The men have reached a point when there is no affection, very infrequent sex, and they hardly talk at all. Mark is a rarely-employed actor who is struggling with depression which has been exasperated by him changing his medication and the fact that he has just learned that his estranged father has just died back home in Austria. He shares none of this with Jonah to whom he announces that he has signed them both up for couples counseling as a last ditch attempt to see they can in fact revive their relationship.
Mark assures the Therapist that he is committed to making a real attempt to save the situation and that he is determined to fall back in love with Jonah, but as he is never really comfortable with any of the processes, he simply does not participate in any of them. Meanwhile throughout this Jonah seems to fall more in love with Mark convinced that is determined to make an effort so they get back to the happy early days when they first met. A well-meaning attempt at having a ‘date night’ to re-kindle some passion falls flat and even the fact that Mark has peppered their drinks with some ‘ectasy’ cannot save this from being a disaster.

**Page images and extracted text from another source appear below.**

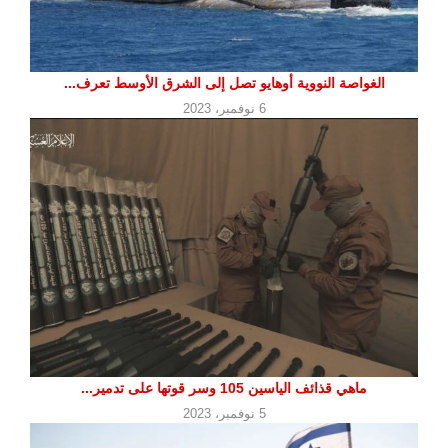
الغواصة النووية أوهايو تصل إلى الشرق الأوسط تعرف...
6 نوفمبر، 2023
ماهي قذائف الياسين 105 وسر قوتها على تدمير...
5 نوفمبر، 2023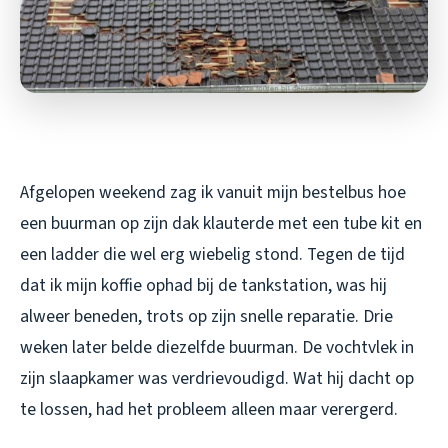
Afgelopen weekend zag ik vanuit mijn bestelbus hoe
een buurman op zijn dak klauterde met een tube kit en
een ladder die wel erg wiebelig stond. Tegen de tijd
dat ik mijn koffie ophad bij de tankstation, was hij
alweer beneden, trots op zijn snelle reparatie. Drie
weken later belde diezelfde buurman. De vochtvlek in
zijn slaapkamer was verdrievoudigd. Wat hij dacht op
te lossen, had het probleem alleen maar verergerd.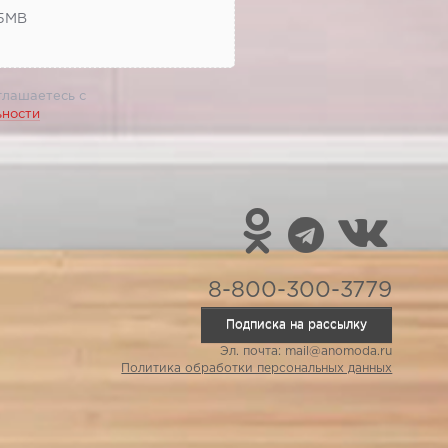
 5МВ
глашаетесь с
ьности
8-800-300-3779
Подписка на рассылку
Эл. почта: mail@anomoda.ru
Политика обработки персональных данных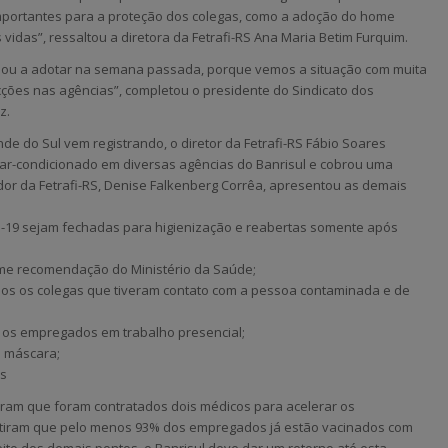
mportantes para a proteção dos colegas, como a adoção do home
vidas”, ressaltou a diretora da Fetrafi-RS Ana Maria Betim Furquim.
ssou a adotar na semana passada, porque vemos a situação com muita
ões nas agências”, completou o presidente do Sindicato dos
z.
e do Sul vem registrando, o diretor da Fetrafi-RS Fábio Soares
ar-condicionado em diversas agências do Banrisul e cobrou uma
dor da Fetrafi-RS, Denise Falkenberg Corrêa, apresentou as demais
d-19 sejam fechadas para higienização e reabertas somente após
orme recomendação do Ministério da Saúde;
odos os colegas que tiveram contato com a pessoa contaminada e de
s os empregados em trabalho presencial;
e máscara;
as
ram que foram contratados dois médicos para acelerar os
ntiram que pelo menos 93% dos empregados já estão vacinados com
eito dos demais pontos, o Banrisul deve dar um retorno até esta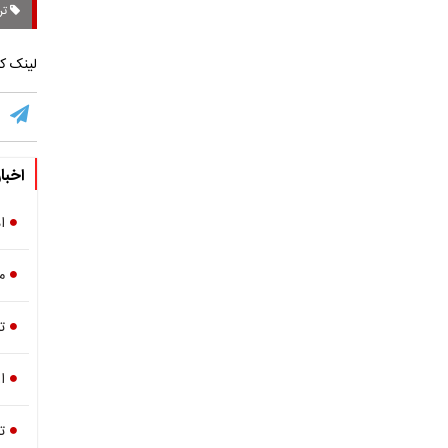
تر
لینک کو
اخبا
ا
مهلت ۶۰
ت
ا
ت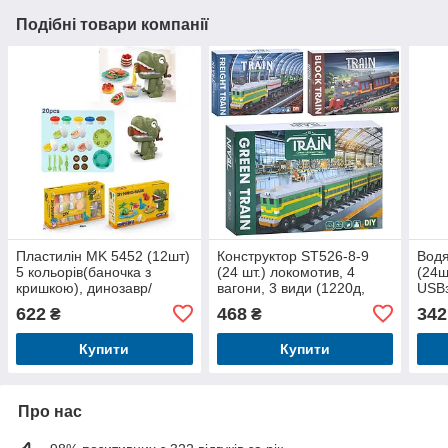
Подібні товари компанії
Пластилін MK 5452 (12шт)
Конструктор ST526-8-9
Водя
5 кольорів(баночка з
(24 шт.) локомотив, 4
(24ш
кришкою), динозавр/
вагони, 3 види (1220д,
USBз
м'ясорубка/апарат-прес,
1088д, 1388д), у кор-ці,
кор-
622
468
342
₴
₴
14см, насадки,
29-21-5,5 см
Купити
Купити
Про нас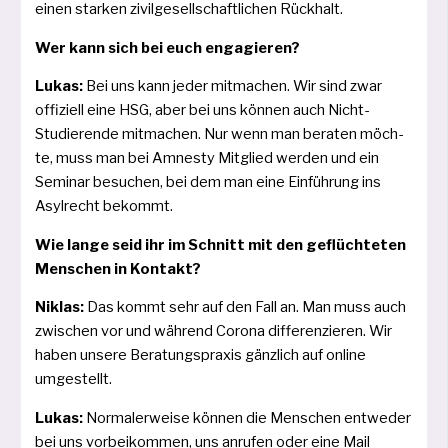
einen star­ken zivil­ge­sell­schaft­li­chen Rückhalt.
Wer kann sich bei euch engagieren?
Lukas:
Bei uns kann jeder mit­ma­chen. Wir sind zwar
offi­zi­ell eine HSG, aber bei uns kön­nen auch Nicht-
Studierende mit­ma­chen. Nur wenn man bera­ten möch­
te, muss man bei Amnesty Mitglied wer­den und ein
Seminar besu­chen, bei dem man eine Einführung ins
Asylrecht bekommt.
Wie lan­ge seid ihr im Schnitt mit den geflüch­te­ten
Menschen in Kontakt?
Niklas:
Das kommt sehr auf den Fall an. Man muss auch
zwi­schen vor und wäh­rend Corona dif­fe­ren­zie­ren. Wir
haben unse­re Beratungspraxis gänz­lich auf online
umgestellt.
Lukas:
Normalerweise kön­nen die Menschen ent­we­der
bei uns vor­bei­kom­men, uns anru­fen oder eine Mail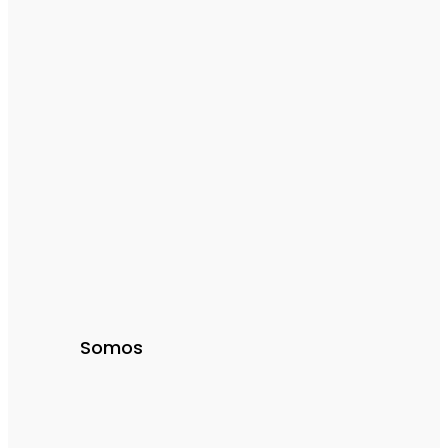
Somos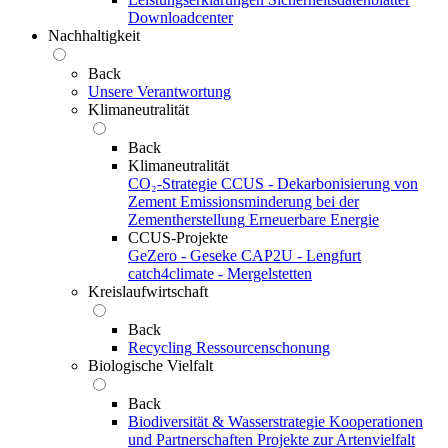
Downloadcenter
Nachhaltigkeit
Back
Unsere Verantwortung
Klimaneutralität
Back
Klimaneutralität
CO₂-Strategie
CCUS - Dekarbonisierung von
Zement
Emissionsminderung bei der
Zementherstellung
Erneuerbare Energie
CCUS-Projekte
GeZero - Geseke
CAP2U - Lengfurt
catch4climate - Mergelstetten
Kreislaufwirtschaft
Back
Recycling
Ressourcenschonung
Biologische Vielfalt
Back
Biodiversität & Wasserstrategie
Kooperationen
und Partnerschaften
Projekte zur Artenvielfalt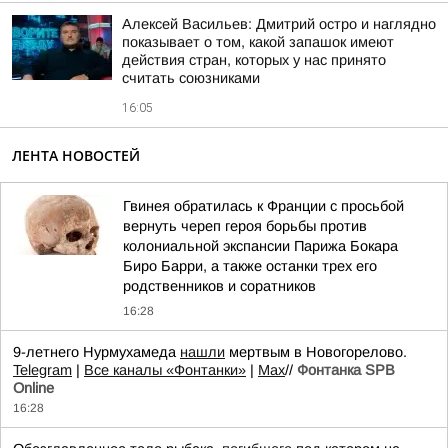
Алексей Васильев: Дмитрий остро и наглядно
показывает о том, какой запашок имеют
действия стран, которых у нас принято
считать союзниками
16:05
ЛЕНТА НОВОСТЕЙ
Гвинея обратилась к Франции с просьбой
вернуть череп героя борьбы против
колониальной экспансии Парижа Бокара
Биро Барри, а также останки трех его
родственников и соратников
16:28
9-летнего Нурмухамеда
нашли
мертвым в Новогорелово.
Telegram
|
Все каналы «Фонтанки»
|
Max
//
Фонтанка SPB
Online
16:28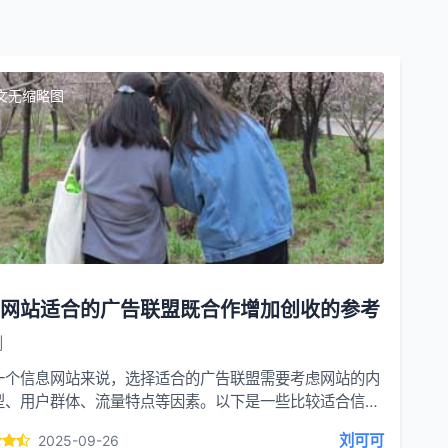
文无缩略图
网站适合的广告联盟既合作增加创收的参考
创
一个信息网站来说，选择适合的广告联盟需要考虑网站的内
型、用户群体、流量特点等因素。以下是一些比较适合信息
合作的广告联盟：百度联盟：作为国内领先的广告联盟，百
刘可可
2025-09-26
拥有庞大的用户基础和丰...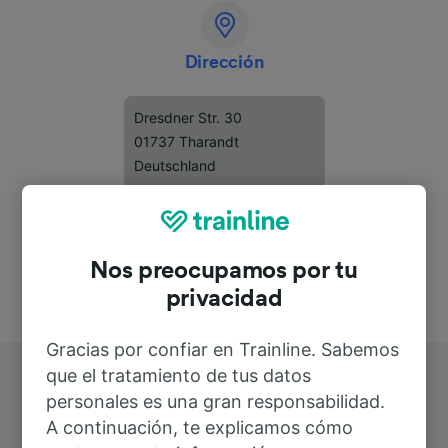
Dirección
Dresdner Str. 30
01737 Tharandt
Deutschland
Nos preocupamos por tu
privacidad
Gracias por confiar en Trainline. Sabemos
que el tratamiento de tus datos
personales es una gran responsabilidad.
A continuación, te explicamos cómo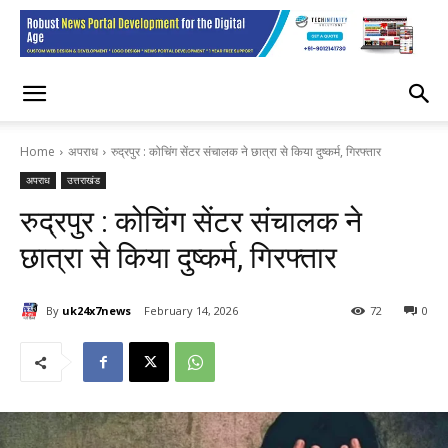
Home
अपराध
रुद्रपुर : कोचिंग सेंटर संचालक ने छात्रा से किया दुष्कर्म, गिरफ्तार
अपराध
उत्तराखंड
रुद्रपुर : कोचिंग सेंटर संचालक ने
छात्रा से किया दुष्कर्म, गिरफ्तार
By
uk24x7news
February 14, 2026
72
0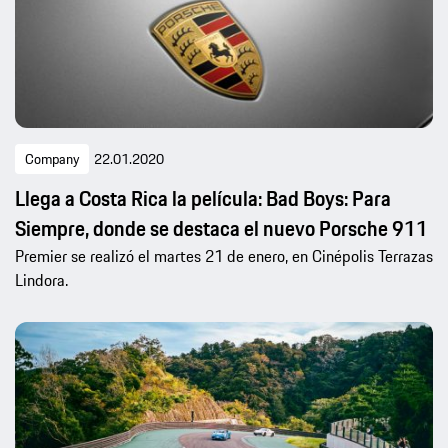
Company
22.01.2020
Llega a Costa Rica la película: Bad Boys: Para
Siempre, donde se destaca el nuevo Porsche 911
Premier se realizó el martes 21 de enero, en Cinépolis Terrazas
Lindora.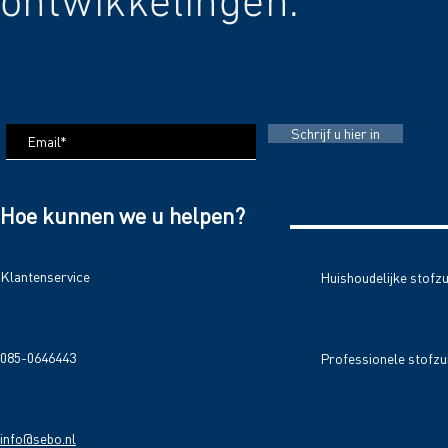
ontwikkelingen.
Schrijf u hier in
Hoe kunnen we u helpen?
Klantenservice
Huishoudelijke stofz
085-0646443
Professionele stofzu
info@sebo.nl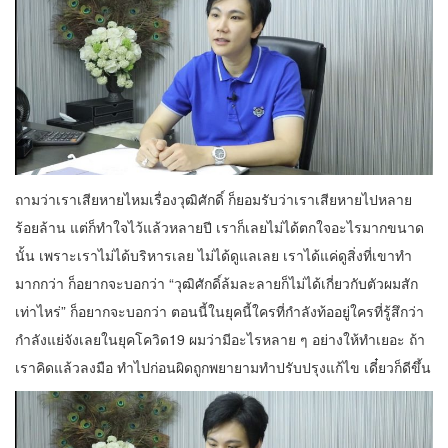
ถามว่าเราเสียหายไหมเรื่องวุฒิศักดิ์ ก็ยอมรับว่าเราเสียหายไปหลาย
ร้อยล้าน แต่ก็ทำใจไว้แล้วหลายปี เราก็เลยไม่ได้ตกใจอะไรมากขนาด
นั้น เพราะเราไม่ได้บริหารเลย ไม่ได้ดูแลเลย เราได้แค่ดูสิ่งที่เขาทำ
มากกว่า ก็อยากจะบอกว่า “วุฒิศักดิ์ล้มละลายก็ไม่ได้เกี่ยวกับตัวผมสัก
เท่าไหร่” ก็อยากจะบอกว่า ตอนนี้ในยุคนี้ใครที่กำลังท้ออยู่ใครที่รู้สึกว่า
กำลังแย่จังเลยในยุคโควิด19 ผมว่ามีอะไรหลาย ๆ อย่างให้ทำเยอะ ถ้า
เราคิดแล้วลงมือ ทำไปก่อนผิดถูกพยายามทำปรับปรุงแก้ไข เดี๋ยวก็ดีขึ้น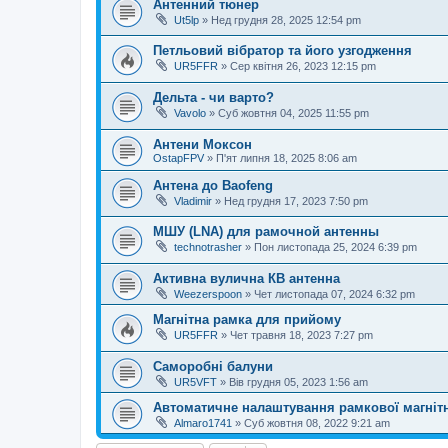
Антенний тюнер
Ut5lp
»
Нед грудня 28, 2025 12:54 pm
Петльовий вібратор та його узгодження
UR5FFR
»
Сер квітня 26, 2023 12:15 pm
Дельта - чи варто?
Vavolo
»
Суб жовтня 04, 2025 11:55 pm
Антени Моксон
OstapFPV
»
П'ят липня 18, 2025 8:06 am
Антена до Baofeng
Vladimir
»
Нед грудня 17, 2023 7:50 pm
МШУ (LNA) для рамочной антенны
technotrasher
»
Пон листопада 25, 2024 6:39 pm
Активна вулична КВ антенна
Weezerspoon
»
Чет листопада 07, 2024 6:32 pm
Магнітна рамка для прийому
UR5FFR
»
Чет травня 18, 2023 7:27 pm
Саморобні балуни
UR5VFT
»
Вів грудня 05, 2023 1:56 am
Автоматичне налаштування рамкової магнітн
Almaro1741
»
Суб жовтня 08, 2022 9:21 am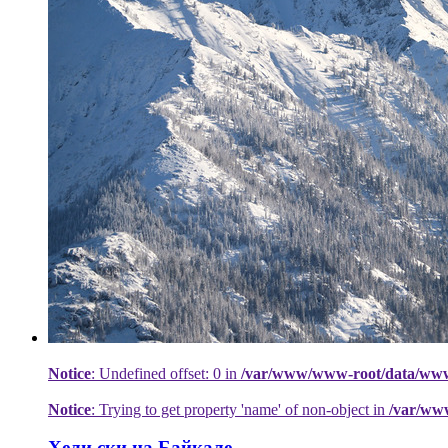
Notice
: Undefined offset: 0 in
/var/www/www-root/data/www/h
Notice
: Trying to get property 'name' of non-object in
/var/ww
Хели ски на Байкале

The story unfolds from Mark’s standpoint so Jonah is seen here as a passive player who appears happy enough for his world to revolve around that of Marks. He on the other hand gets more and more distraught when he realises that he has no control over his feelings, and even if he had wanted to fall back in love with Jonah, he was totally incapable of doing so. By not being able to share all the other issues and conflicts in his life with Jonah (or anybody else) he is subconsciously hiding behind them and letting them dictate the path he will take. At the end of the day it boils down not just to the fact that Mark cannot love Jonah, but crucially that he simply cannot love himself. When love becomes such hard work, then it probably is time to let go.
This engaging and highly intimate wee film is the work of actor turned writer/director Philipp Karner who stars as Mark in what I can only assume is all based on his own life. Karner treads carefully to ensure we sympathize with both of his protagonists as he touches several of the nerves of not just them but all of us who have ever been somewhat bewildered when we have fallen in and out of love. He also puts in a very creditable performance as the troubled Mark which is matched (with great chemistry too) from that of a very sympathetic one from Denver Milord as Jonah.
‘Say It Like You Mean It’ may not say anything devastatingly new (but then what movies do?) but what it does say, it does so in a very engaging way that has you invested in this relationship’s path even though you know where it will lead well before the final credits roll.